Mais maintenant, ce n'est plus seulement la vision et l'audition: c'est tout. La parole devient de plus en plus difficile... Manger est très difficile: c'est un mélange de quelque chose qui se passe sans que l'on s'en aperçoive et tout à fait facilement, ou bien d'une lutte contre une grande difficulté. Et c'est seulement maintenant, parce que je veux le dire, que je l'observe et que j'essaye d'exprimer, autrement il n'y a pas d'activité mentale.

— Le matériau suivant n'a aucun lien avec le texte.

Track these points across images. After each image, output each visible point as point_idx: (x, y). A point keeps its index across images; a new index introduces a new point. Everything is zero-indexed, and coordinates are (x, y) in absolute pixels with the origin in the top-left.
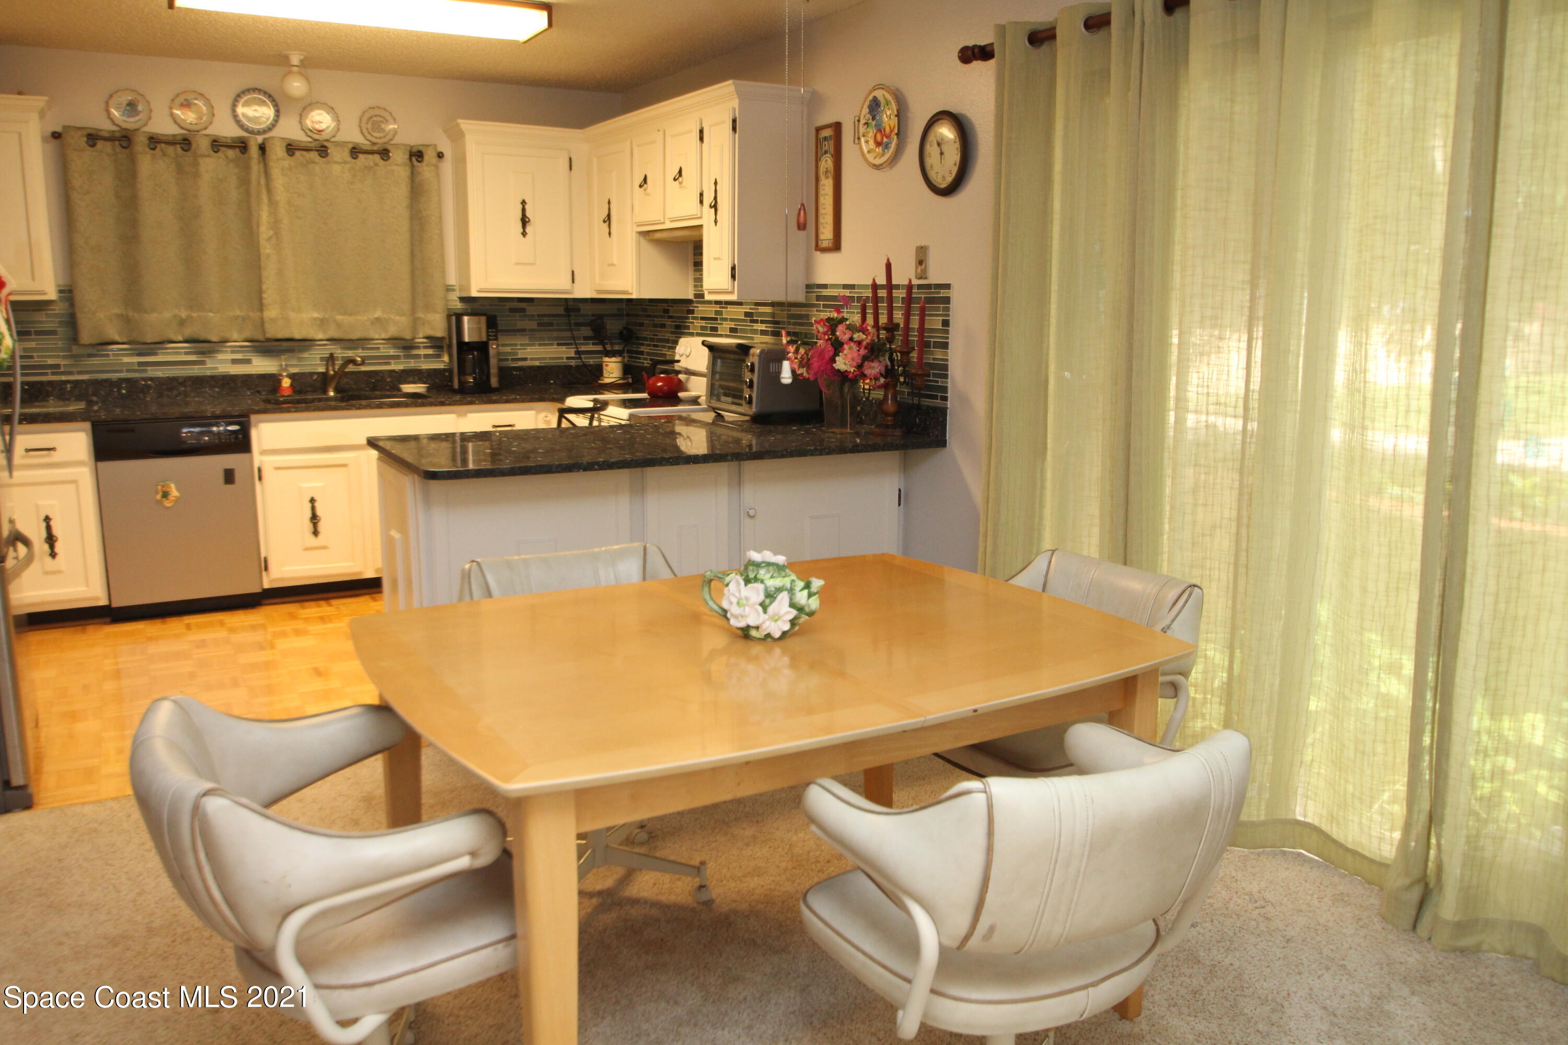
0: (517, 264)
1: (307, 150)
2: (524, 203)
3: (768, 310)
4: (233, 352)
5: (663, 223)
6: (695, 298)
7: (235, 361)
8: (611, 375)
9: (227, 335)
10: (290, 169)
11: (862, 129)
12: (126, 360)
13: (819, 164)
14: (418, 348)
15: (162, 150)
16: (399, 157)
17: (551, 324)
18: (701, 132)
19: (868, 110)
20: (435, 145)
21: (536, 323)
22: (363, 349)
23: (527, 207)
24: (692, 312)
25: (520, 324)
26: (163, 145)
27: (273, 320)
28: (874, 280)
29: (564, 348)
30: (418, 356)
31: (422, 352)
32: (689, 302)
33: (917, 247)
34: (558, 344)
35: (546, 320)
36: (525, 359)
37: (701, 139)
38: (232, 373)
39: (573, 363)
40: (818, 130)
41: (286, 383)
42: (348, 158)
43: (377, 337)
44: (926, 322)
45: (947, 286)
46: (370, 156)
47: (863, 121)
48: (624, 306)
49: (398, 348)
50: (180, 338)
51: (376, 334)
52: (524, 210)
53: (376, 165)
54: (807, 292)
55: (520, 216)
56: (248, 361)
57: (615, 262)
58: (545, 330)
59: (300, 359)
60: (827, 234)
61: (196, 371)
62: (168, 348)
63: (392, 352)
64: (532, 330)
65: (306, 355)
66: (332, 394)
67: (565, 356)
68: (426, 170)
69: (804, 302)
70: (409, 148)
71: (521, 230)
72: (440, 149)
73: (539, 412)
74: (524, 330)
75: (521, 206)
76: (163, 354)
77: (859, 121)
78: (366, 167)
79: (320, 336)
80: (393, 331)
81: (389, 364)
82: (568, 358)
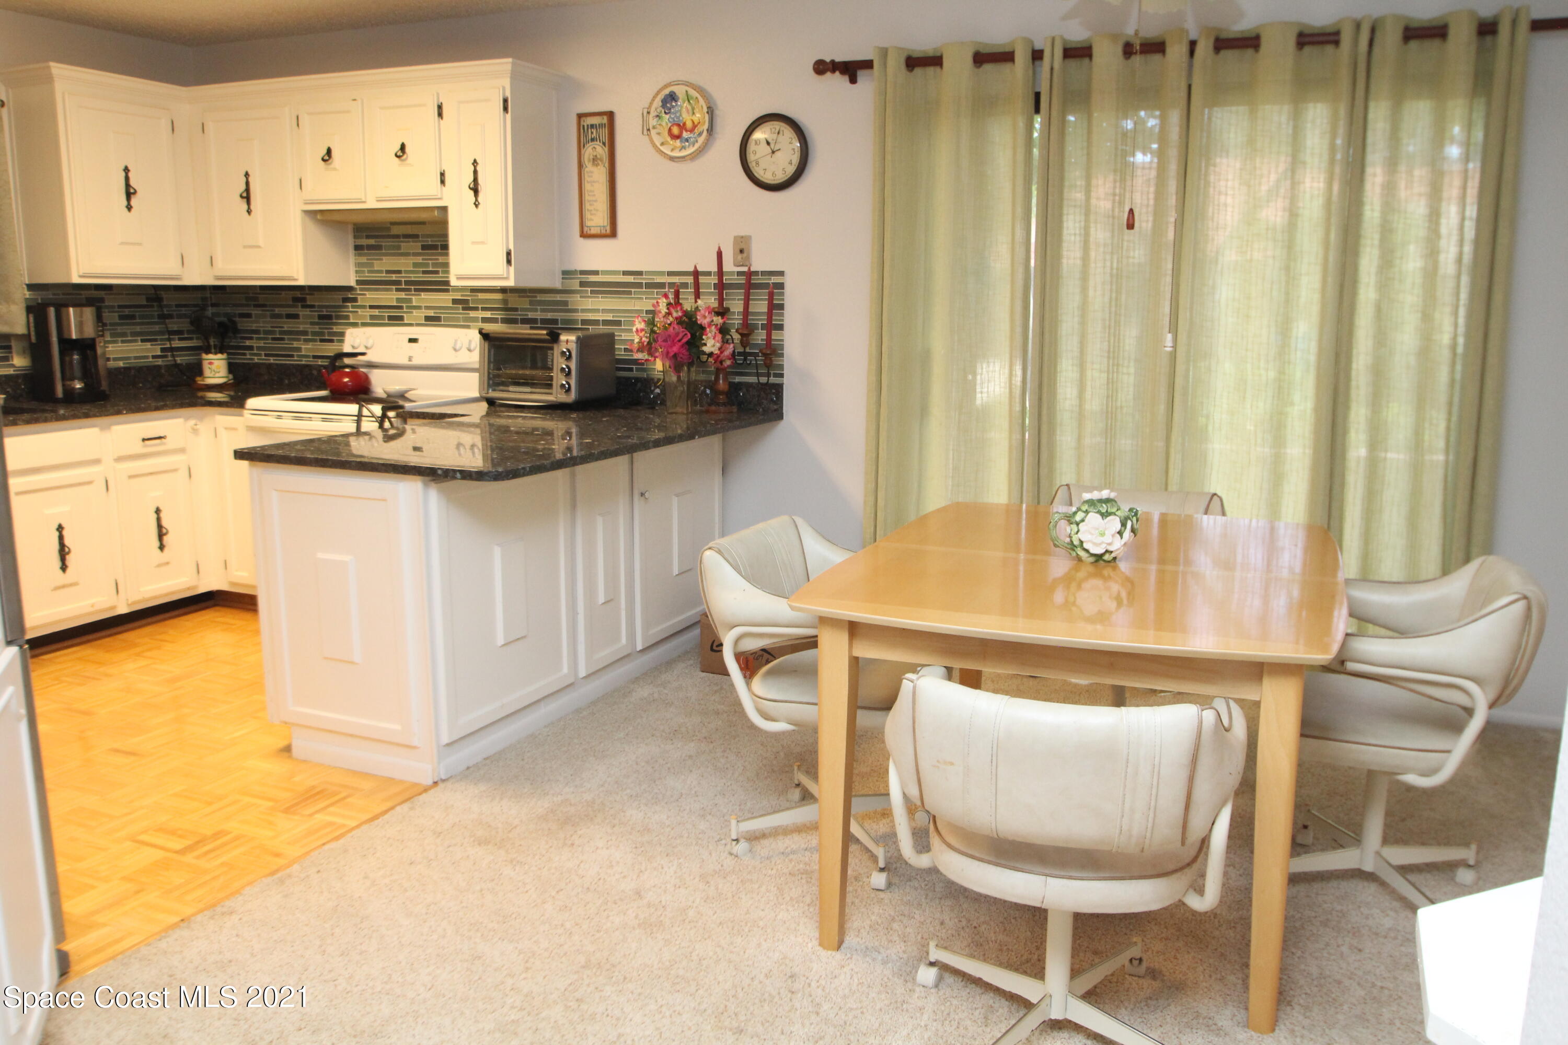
0: (122, 243)
3: (498, 296)
5: (364, 202)
6: (357, 285)
8: (217, 375)
11: (653, 122)
13: (583, 152)
17: (132, 317)
18: (440, 107)
19: (660, 104)
23: (130, 175)
24: (355, 300)
28: (695, 267)
29: (148, 345)
32: (349, 289)
33: (735, 238)
34: (143, 341)
35: (127, 312)
37: (440, 115)
39: (159, 362)
40: (580, 116)
44: (750, 307)
45: (781, 273)
47: (653, 114)
48: (208, 295)
54: (563, 278)
57: (261, 243)
58: (127, 324)
60: (598, 219)
67: (150, 355)
69: (561, 288)
71: (125, 203)
73: (187, 419)
75: (123, 174)
77: (648, 113)
82: (154, 357)
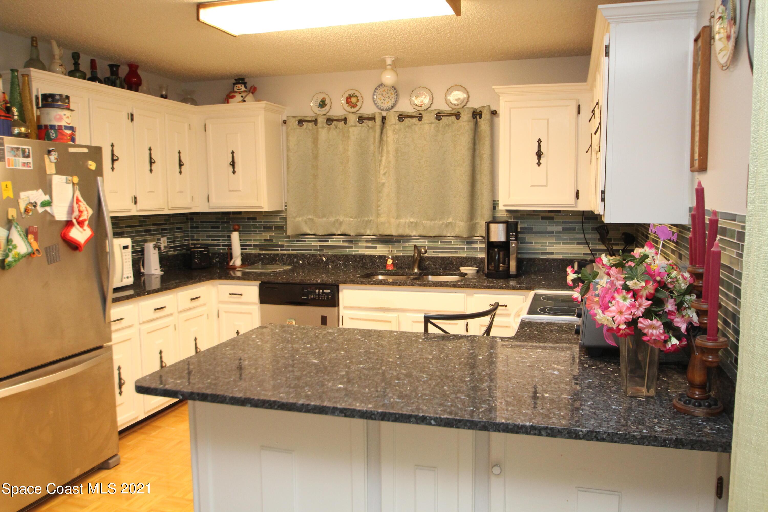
1: (412, 117)
2: (539, 141)
4: (367, 241)
7: (368, 247)
9: (362, 231)
10: (400, 130)
12: (313, 244)
14: (476, 243)
15: (335, 125)
16: (466, 116)
20: (489, 106)
21: (561, 227)
22: (441, 242)
25: (551, 228)
26: (335, 122)
27: (383, 223)
30: (476, 248)
31: (479, 245)
36: (552, 253)
38: (365, 254)
41: (390, 262)
42: (434, 120)
43: (448, 235)
46: (450, 118)
49: (463, 242)
50: (339, 233)
51: (449, 233)
52: (539, 146)
53: (453, 123)
55: (536, 150)
56: (375, 248)
59: (403, 247)
61: (347, 252)
62: (333, 238)
63: (460, 245)
64: (560, 233)
65: (407, 245)
66: (416, 271)
68: (484, 123)
70: (472, 110)
72: (493, 108)
74: (553, 233)
76: (332, 241)
78: (447, 125)
79: (414, 234)
80: (457, 232)
81: (457, 252)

Ces choses-là se sont imposées.
(Mère plonge)
Est-ce que l'on mettra un titre à ces notes sur Auroville?... Par exemple: «La Position d'Auroville à l'égard des religions»?
Si l'on mettait: «Nous voulons la Vérité»?... J'emploie ce mot-là parce que personne au monde n'oserait dire: nous ne voulons pas la vérité! (rires)
Pour la plupart des gens, c'est comme cela: ce que nous voulons, c'est la vérité! (rires)
J'ai montré à R le «Programme d'Auroville», (riant) ses cheveux se sont dressés sur sa tête: «Mais... mais les gens ne peuvent pas tolérer ça maintenant – Ah?...
Et alors, les Auroviliens doivent vouloir la Vérité quelle qu'elle soit... Ils appellent la Vérité ce qu'ils veulent, tandis qu'ils doivent vouloir la Vérité quelle qu'elle soit.

 

(Mère écrit sa dernière note sur Auroville)
Nous voulons la Vérité
«Pour la plupart des hommes, c'est ce qu'ils veulent
qu'ils appellent la vérité.
«Les Auroviliens doivent vouloir
la Vérité quelle qu'elle soit.»
Je mets «Vérité» avec une majuscule. (Mère rit) Parce que, à dire vrai, ce n'est pas cela, c'est: «Nous voulons le divin.» Mais alors tout de suite c'est la discussion! Alors il vaut mieux «Vérité»1.